Exercises:
1) In the post on People v. Nottoli, where was Reid Nottoli while his vehicle was searched?
2) Continue the post on People v. Nottoli from its last sentence.

Document segment:

Wednesday, September 28, 2011

People v. Nottoli (Cal. Ct. App. - Sept. 26, 2011)

Nope, nope, nope.

I agree with the Court of Appeal that there was probable cause to arrest Reid Nottoli for driving under the influence.  He had all the classic signs of stimulant intoxication.  I admit that it could have been from all those empty bottles of energy drinks strewn around his vehicle.  But I think it a reasonable conclusion that what he was under was actually illegal.  Which was, in fact, the case.  So I'm on board for that.

I'm also okay with a search of the vehicle incident to his arrest.  Now, I know full well why they're actually doing it.  To search for drugs.  Which is why, contrary to the department's policy, they didn't turn the DUI case over to the CHP.  Instead, the police officer got a "tip" from his sergeant -- who told him to call him over the phone rather than over the police radio -- that they suspected Reid of being involved with drugs.  Which meant the police were keenly interested in this guy, and this gave them an excuse to search his car.  Even though Reid was totally fine having the car left there (it was extremely close to his home) and there was no actual reason why they had to search the vehicle.  Especially since Reid was handcuffed in the back seat of a police cruiser and had no access to anything in the vehicle.

But the officer's subjective motivations aren't the test.  They had the right to search, so I can be on board for that as well.  At least under existing precedent.

But what the officers can't do, in my view, is to turn on the guy's smart phone and page through the suspect's e-mail, text messages and photographs for ten full minutes.  That's an unwarranted invasion.  That, the court below found, was a violation of his Fourth Amendment rights.  And it was totally right.  Notwithstanding the fact that the Court of Appeal here decides to the contrary.

(Records contained in a dataset)

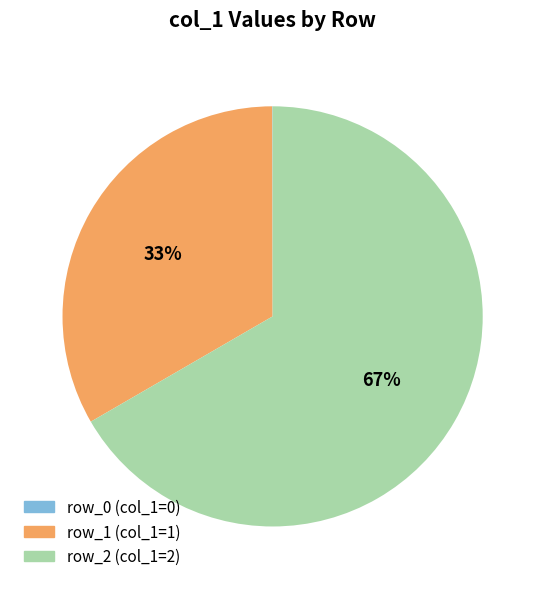

Do row_2 (col_1=2) and row_1 (col_1=1) together represent more than half of the pie?

Yes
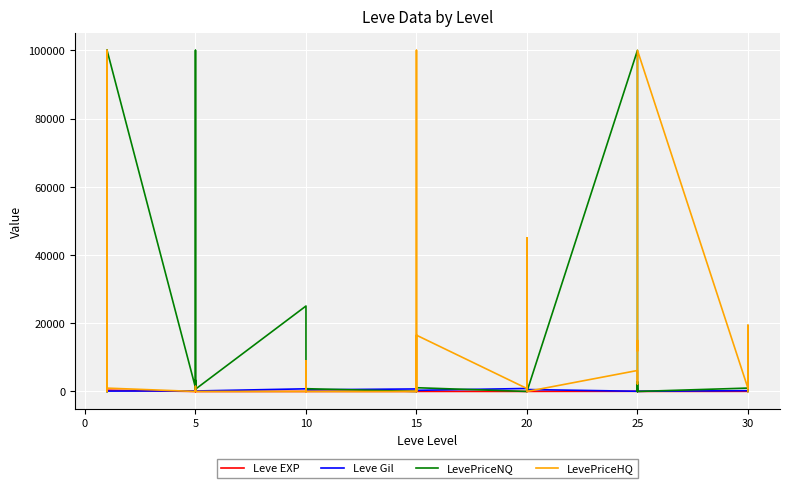

What is the label of the 11th point from the left?

5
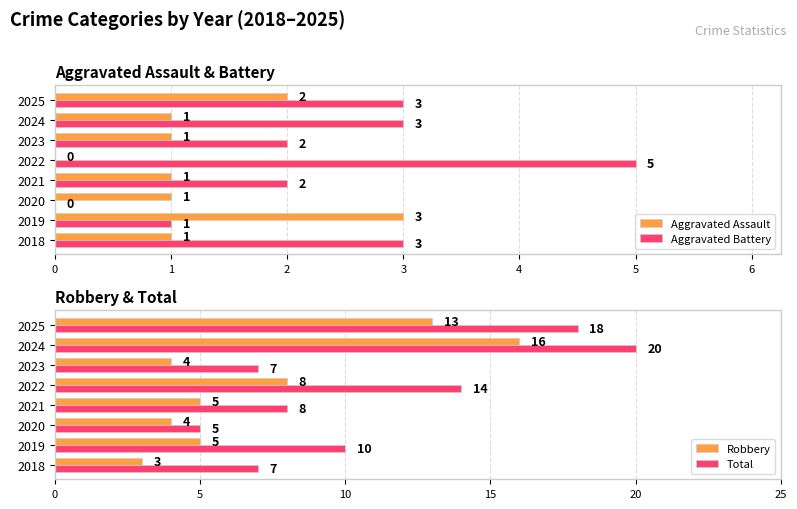

The value of Aggravated Battery at 2022 is 5. True or false?

True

Task answers:
1) Handcuffed in the back seat of a police cruiser.

2)
This is essentially a general search.  Yes, in theory, you might find evidence relevant to a DUI in someone's e-mails or photographs.  After all, who knows?  Maybe there's a movie that shows them snorting cocaine and getting in the car that night?  We're just checking, right?

But that theory justifies virtually an unlimited abrogation of the Fourth Amendment.  Especially when, as here, you're permitting the police to investigate and read the vast majority of the writings and other communications that individuals make in the modern era.  On that same theory, getting busted for a DUI would permit police to search your home, right?  Read your diary.  Look through all your pictures.  You might have pictures and diary entries in there that prove that you're a cokehead too, after all.  So that counts as probable cause too?

This just goes too far.  It's not right.  It's one thing to say that police can look through a car for weapons or things like that when you're busting someone.  It's another to permit them to turn on your laptop -- or smart phone -- and peruse it for anything they might feel interested in looking at.

Bad policy.  Bad law.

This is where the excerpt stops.